ギリギリのところで当たることはなかったが、あと一寸ずれていたら削っていたところだった。
「おいシオン!」
「お前と俺を一緒にするなよ、バカにすんな。背負ってるものが違う、経験が違う。それに、今ので反応できないんだろ?だったら早く帰れよ。……は?」
彼女を突き放すために紡ぐ言葉が途中で途切れる。
突然目の前に現れたその文字と彼女とを交互に見ていた。
やがてシリカと目が合うと彼女は小さく笑っていた。
「自信があるなら受けてくださいよ」
「お前……」
人を小ばかにするように大人をあざ笑う彼女の体は震えていた。
何から来る震えなのか、自信満々とも言えるその発言とは対称的な体躯に言葉が出ずにいる。
デュエル。
こちらにきて初めてみたものだ。
彼女がそれを知っていたというのがそもそもの予想外。
無論シオンが教えてなどいないのだから意表を突くには十分すぎる代物だった。
シリカが何を考えているのかわからない。
疲れていないわけがないのに、そんなボロボロの体で一体何がしたいのか。
経験値がもらえるわけでもアイテムがもらえるわけでもない。
ただ体力を消耗するだけだというのに。
それに、シリカとデュエルをして負けるはずがなかった。
このゲームでの経験の差はもちろんだが、PvPの経験の差がある。
どう頑張っても彼女が勝つことは無かった。
システム上は、絶対に。
「シリカは、このデュエルに何をかけるんだよ」
「シオンさんが一人でこの先に行かなければ、今はそれでいいです」
短剣を握り締めてそっとシオンの方を見る。
彼女の背中には大きな扉があり、まだデュエルの承認もしていないのにここを通さんとばかりに彼女の目がぎらつく。
彼女はいったい何を考えているのか。
シオンが考えていることはなかなかに奇怪で理解しにくいものばかりだが彼女も同じだ。
彼女はまだ12歳。
バカにしているわけではないがその歳で考えられるものなんてそう多くはないだろう。
もし自分がその歳だったら大人しく始まりの街に籠っていたはずだ。
武器なんて握らずに、ましてや最前線なんて有り得るはずがない。
それなのに彼女は前線に来て、迷惑な奴に振り回されて。
今だって本当に限界なはずなのだ。
少しでも気を抜けば倒れてしまうくらいに。
負けだ、完敗だ。
これ以上こんなことを続けてどうする。
悔やむならきっと初めに手を貸したことだろう。
あんなところで寝てたせいと言うのなら茅場昌彦にひとつ文句を言いたいところだがそれ以外でもやりようはあった。
彼女との再会を喜んだ自分に全ての非があるのだ。
彼女は悪くない、悪いのは全部自分なのだから。
「……わかったよ」
背に着けてあった武器をストレージにしまい、目の前の≪No≫にタッチしウィンドウを閉じる。

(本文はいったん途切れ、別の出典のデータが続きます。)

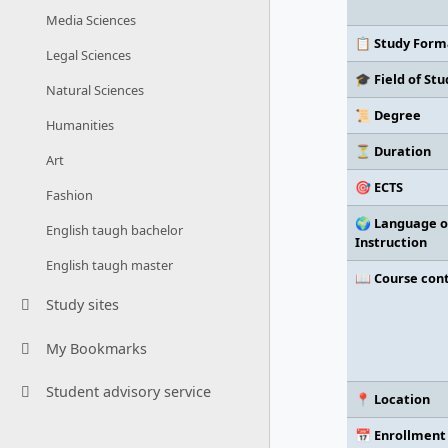
Media Sciences
📋 Study Form
Legal Sciences
🎓 Field of Stu
Natural Sciences
📜 Degree
Humanities
⏳ Duration
Art
🎯 ECTS
Fashion
🌍 Language o
English taugh bachelor
Instruction
English taugh master
📖 Course con
Study sites
My Bookmarks
Student advisory service
📍 Location
📅 Enrollment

シリカが驚いたような顔をしていたが、気づかないふりをしてディアベルの方へ向かった。
「今日は帰るよ」
「どういう風の吹き回しかな?」
「都合が悪くなっちゃうかい」
「ははっ、かなわないな」
「冗談だよ。……すまなかった」
「もう少し大きい声で言ってくれたらいいのに」
「やなこった」
目の前で起きた一瞬の出来事にほとんどのプレイヤーが追い付けないでいたがそんな彼らに弁明をすることはなくまっすぐにシリカの方へと向かう。

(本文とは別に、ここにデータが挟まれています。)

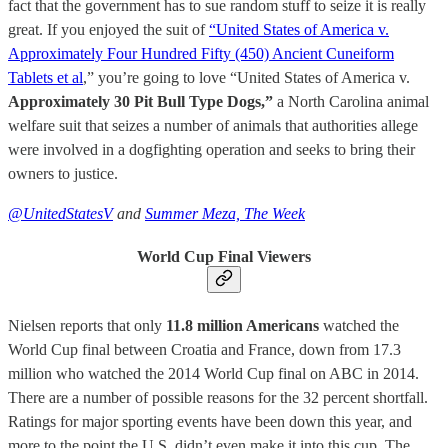
fact that the government has to sue random stuff to seize it is really
great. If you enjoyed the suit of
“United States of America v.
Approximately Four Hundred Fifty (450) Ancient Cuneiform
Tablets et al
,” you’re going to love “United States of America v.
Approximately 30 Pit Bull Type Dogs,”
a North Carolina animal
welfare suit that seizes a number of animals that authorities allege
were involved in a dogfighting operation and seeks to bring their
owners to justice.
@UnitedStatesV
and
Summer Meza, The Week
World Cup Final Viewers
Nielsen reports that only
11.8 million Americans
watched the
World Cup final between Croatia and France, down from 17.3
million who watched the 2014 World Cup final on ABC in 2014.
There are a number of possible reasons for the 32 percent shortfall.
Ratings for major sporting events have been down this year, and
more to the point the U.S. didn’t even make it into this cup. The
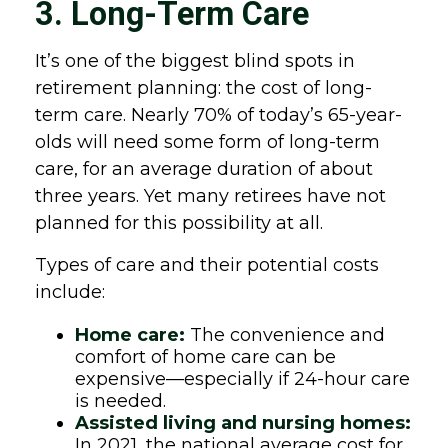
3. Long-Term Care
It’s one of the biggest blind spots in
retirement planning: the cost of long-
term care. Nearly 70% of today’s 65-year-
olds will need some form of long-term
care, for an average duration of about
three years. Yet many retirees have not
planned for this possibility at all.
Types of care and their potential costs
include:
Home care:
The convenience and
comfort of home care can be
expensive—especially if 24-hour care
is needed.
Assisted living and nursing homes:
In 2021, the national average cost for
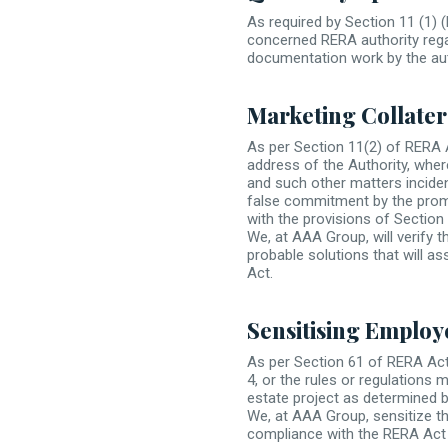
As required by Section 11 (1) 
concerned RERA authority regar
documentation work by the auth
Marketing Collater
As per Section 11(2) of RERA 
address of the Authority, wher
and such other matters inciden
false commitment by the promo
with the provisions of Section 
We, at AAA Group, will verify t
probable solutions that will as
Act.
Sensitising Employ
As per Section 61 of RERA Act,
4, or the rules or regulations 
estate project as determined b
We, at AAA Group, sensitize th
compliance with the RERA Act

彼女自身もデュエルを蹴られたことの意味を理解できておらず構えた武器が宙ぶらりんの状態でその場にいた。
「ありゃ、ほんとに戦いたかった?」
「え?あ、いえそういうわけでは!」
「後でいろいろ話したいことがあるから、いいかな?」
「は、はい!──あっ」
「っと」
気が抜けたのか足元がおぼつかず倒れそうになるシリカをそっと抱える。
抱えられた彼女は恥ずかしそうな顔をしていた。
「えへへ、すみません……」
「謝ることないよ、全部俺のせいだし」
「それは……そうかもしれませんね」
「調子に乗るなよー」
うりうりと頭をゆらすなか、遠くでキリトとアスナがため息をついていた。
「あいつら、仲いいのか悪いのかどっちなんだ?」
「さあ?」
「まあ、変なことにならないならいいか」
「そうね」
シオンが一番に転移結晶を使いその場からいなくなると不満に思いながらも後を追うようにプレイヤー達がいなくなっていく。
ディアベルは安心したようにため息をつくと同じように結晶を使った。
曖昧な感じではあったがこれでシオンの暴走はひとまず終わった、のかもしれない。